Jessie the typesetter sat in the far corner of the large, utilitarian production room. I think the copy she relayed to me for proofreading was printed on plain paper. I fed the sheets into a phototypesetting computer. It had some OCR (optical character recognition — a term I learned later) capability, but it wasn’t hyper-precise so part of my job was to clean up the mess. My workstation had a video display screen, a QWERTY keyboard, and the characteristic IBM Selectric “golf ball” but one that produced what looked like an extended barcode under the letters. After I’d made my corrections, I hit a key, which produced a long tape with many holes punched in it. Each pattern represented a specific letter, punctuation mark, or other typographical instruction. Like this:

I then took the tape and threaded it through the CompuGraphic photocompositor, which was massive and gray and dominated its corner of the room. It produced film in a sealed container.
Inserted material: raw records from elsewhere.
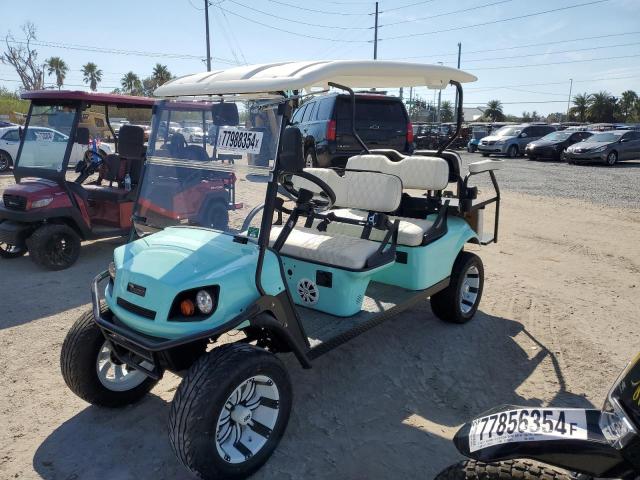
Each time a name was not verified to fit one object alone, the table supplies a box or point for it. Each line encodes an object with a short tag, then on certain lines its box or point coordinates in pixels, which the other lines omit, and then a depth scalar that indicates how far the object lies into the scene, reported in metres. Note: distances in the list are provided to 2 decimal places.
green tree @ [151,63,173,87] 61.86
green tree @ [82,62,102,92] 63.25
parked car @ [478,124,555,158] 21.80
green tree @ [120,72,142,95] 65.53
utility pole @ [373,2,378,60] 38.28
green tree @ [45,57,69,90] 58.75
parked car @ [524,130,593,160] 20.02
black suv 9.02
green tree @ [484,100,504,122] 61.81
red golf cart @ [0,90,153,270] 5.78
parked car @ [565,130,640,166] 17.84
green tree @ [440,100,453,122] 45.12
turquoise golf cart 2.41
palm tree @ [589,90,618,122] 56.06
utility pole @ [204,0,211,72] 29.12
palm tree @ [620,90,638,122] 58.06
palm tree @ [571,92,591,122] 58.06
This I took over to the developer, which looked like a big white washboard or sloping easel. What eventually came over the top of the easel/washboard was, voilà! a galley proof.

At this stage I sometimes spotted errors that had escaped my not-yet-eagle eye. I was learning, on the fly and without a supervisor, how to read like a proofreader: letter for letter, not word for word. As you might guess, the procedure just described was way too complicated and time-consuming to be repeated just to correct transposed words or letters, which is what nearly all of these errors were. So I’d go to the light table and with straight edge, X-acto knife, and Scotch tape correct the goof manually. I was pretty good at this, and the ability stood me in good stead through the coming years of laying out flyers with Formaline and presstype.

Correcting typos got much easier when I got my first PC in 1985, but CTRL-X,C,V and all the rest of it did not make my manual dexterity entirely obsolete. It wasn’t till the mid to late 1990s that desktop publishing technology made Formaline, presstype, and proportional scales largely obsolete (but as you can see, I’ve still got mine).

Notes

[1] Both were re-elected that year. In 1978, the house was shrunk from 240 members to 160, and the resulting redistricting threw them into the same district. Noble decided not to run again. She had taken a lot of heat not only as an out lesbian but as a staunch supporter of school desegregation, a very hot issue in Boston during the 1970s. By the way, the resizing of the Massachusetts House of Representatives cost both Martha’s Vineyard and Nantucket their seats in the legislature. This prompted a “Secede Now” movement, and I have a T-shirt to prove it. I’m wearing it in my profile pic. More about it by and by.

[2] This might have been the Massachusetts Lawyers Weekly, which still exists but which was founded in 1972. My recollection is that this was a startup modeled on something similar being published in New York. The Weston Town Crier, along with its siblings in Wayland and Sudbury, still exists in some form, but it seems to be published in Framingham and owned by Gannett.